- _WHAT YOU WILL DO_
Exclude all pictures from your copy of the data below, which should otherwise match exactly.

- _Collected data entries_
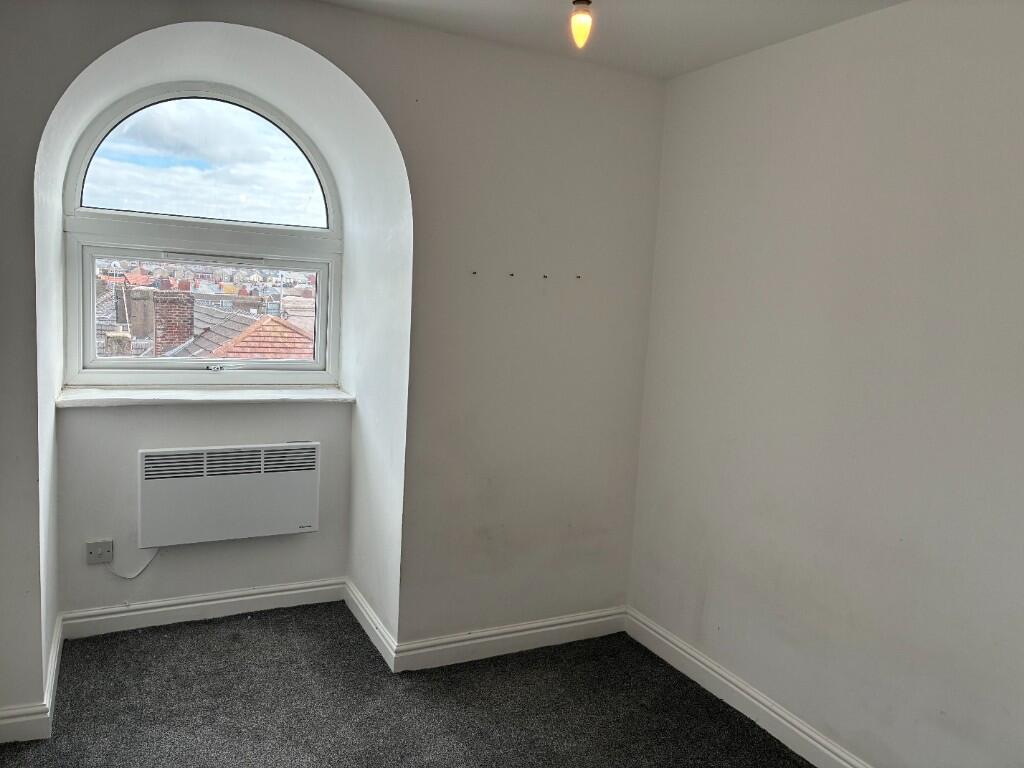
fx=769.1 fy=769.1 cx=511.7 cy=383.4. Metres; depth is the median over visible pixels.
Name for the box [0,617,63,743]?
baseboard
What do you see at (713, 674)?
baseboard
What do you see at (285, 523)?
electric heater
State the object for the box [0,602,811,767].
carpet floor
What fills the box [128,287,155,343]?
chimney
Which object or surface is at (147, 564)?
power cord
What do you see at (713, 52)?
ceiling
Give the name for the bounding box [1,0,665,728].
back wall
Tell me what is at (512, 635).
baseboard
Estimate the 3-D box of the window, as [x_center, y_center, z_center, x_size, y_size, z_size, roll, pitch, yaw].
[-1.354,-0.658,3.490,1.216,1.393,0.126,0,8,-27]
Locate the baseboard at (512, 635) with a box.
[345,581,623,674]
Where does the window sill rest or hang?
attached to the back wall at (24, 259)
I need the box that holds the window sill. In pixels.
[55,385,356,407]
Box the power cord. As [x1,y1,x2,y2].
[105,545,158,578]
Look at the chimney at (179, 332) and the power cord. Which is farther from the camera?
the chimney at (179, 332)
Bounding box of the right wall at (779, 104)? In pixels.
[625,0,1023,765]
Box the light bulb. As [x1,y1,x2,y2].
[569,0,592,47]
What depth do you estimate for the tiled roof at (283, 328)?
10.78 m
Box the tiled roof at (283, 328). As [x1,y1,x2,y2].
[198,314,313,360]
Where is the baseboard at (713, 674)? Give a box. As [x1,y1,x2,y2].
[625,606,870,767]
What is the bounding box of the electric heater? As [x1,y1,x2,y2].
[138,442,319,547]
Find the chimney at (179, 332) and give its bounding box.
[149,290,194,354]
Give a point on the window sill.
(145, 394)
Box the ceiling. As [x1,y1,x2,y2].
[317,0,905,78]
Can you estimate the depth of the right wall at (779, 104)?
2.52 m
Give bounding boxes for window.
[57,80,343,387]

- _RESPONSE FOR THIS EXERCISE_
fx=769.1 fy=769.1 cx=511.7 cy=383.4. Metres; depth is the median over visible pixels.
Name for the box [0,617,63,743]?
baseboard
What do you see at (713, 674)?
baseboard
What do you see at (285, 523)?
electric heater
State the object for the box [0,602,811,767].
carpet floor
What fills the box [128,287,155,343]?
chimney
Which object or surface is at (147, 564)?
power cord
What do you see at (713, 52)?
ceiling
Give the name for the bounding box [1,0,665,728].
back wall
Tell me what is at (512, 635).
baseboard
Estimate the 3-D box of the window, as [x_center, y_center, z_center, x_size, y_size, z_size, roll, pitch, yaw].
[-1.354,-0.658,3.490,1.216,1.393,0.126,0,8,-27]
Locate the baseboard at (512, 635) with a box.
[345,581,623,674]
Where does the window sill rest or hang?
attached to the back wall at (24, 259)
I need the box that holds the window sill. In pixels.
[55,385,356,407]
Box the power cord. As [x1,y1,x2,y2].
[105,545,158,578]
Look at the chimney at (179, 332) and the power cord. Which is farther from the camera?
the chimney at (179, 332)
Bounding box of the right wall at (779, 104)? In pixels.
[625,0,1023,765]
Box the light bulb. As [x1,y1,x2,y2].
[569,0,592,47]
What depth do you estimate for the tiled roof at (283, 328)?
10.78 m
Box the tiled roof at (283, 328). As [x1,y1,x2,y2].
[198,314,313,360]
Where is the baseboard at (713, 674)? Give a box. As [x1,y1,x2,y2].
[625,606,870,767]
What is the bounding box of the electric heater? As [x1,y1,x2,y2].
[138,442,319,547]
Find the chimney at (179, 332) and give its bounding box.
[149,290,194,354]
Give a point on the window sill.
(145, 394)
Box the ceiling. As [x1,y1,x2,y2].
[317,0,905,78]
Can you estimate the depth of the right wall at (779, 104)?
2.52 m
Give bounding boxes for window.
[57,80,343,387]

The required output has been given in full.